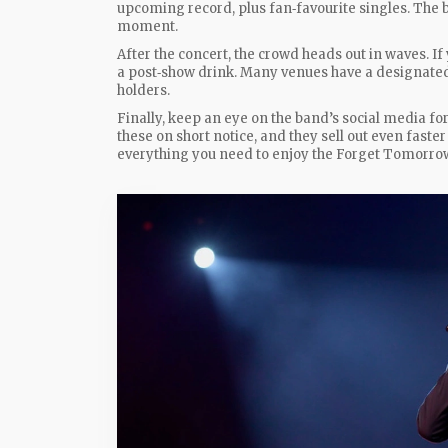
upcoming record, plus fan‑favourite singles. The ba
moment.
After the concert, the crowd heads out in waves. If
a post‑show drink. Many venues have a designated 
holders.
Finally, keep an eye on the band’s social media f
these on short notice, and they sell out even faste
everything you need to enjoy the Forget Tomorrow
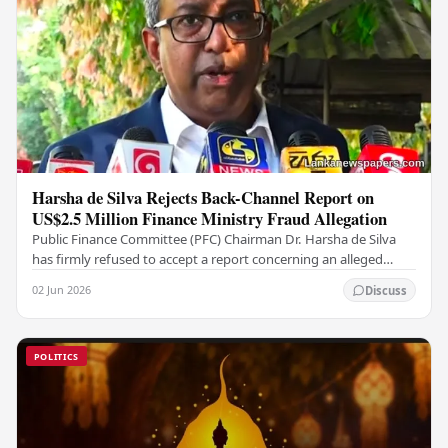
Harsha de Silva Rejects Back-Channel Report on
US$2.5 Million Finance Ministry Fraud Allegation
Public Finance Committee (PFC) Chairman Dr. Harsha de Silva
has firmly refused to accept a report concerning an alleged
fraudulent transfer of US$2.5 million…
02 Jun 2026
Discuss
POLITICS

○ ○ ○

REQUIRED ACTION: Pass over the images and copy the rest of the material above exactly.

EXERCISE OUTPUT:
upcoming record, plus fan‑favourite singles. The ba
moment.
After the concert, the crowd heads out in waves. If
a post‑show drink. Many venues have a designated 
holders.
Finally, keep an eye on the band’s social media f
these on short notice, and they sell out even faste
everything you need to enjoy the Forget Tomorrow
Harsha de Silva Rejects Back-Channel Report on
US$2.5 Million Finance Ministry Fraud Allegation
Public Finance Committee (PFC) Chairman Dr. Harsha de Silva
has firmly refused to accept a report concerning an alleged
fraudulent transfer of US$2.5 million…
02 Jun 2026
Discuss
POLITICS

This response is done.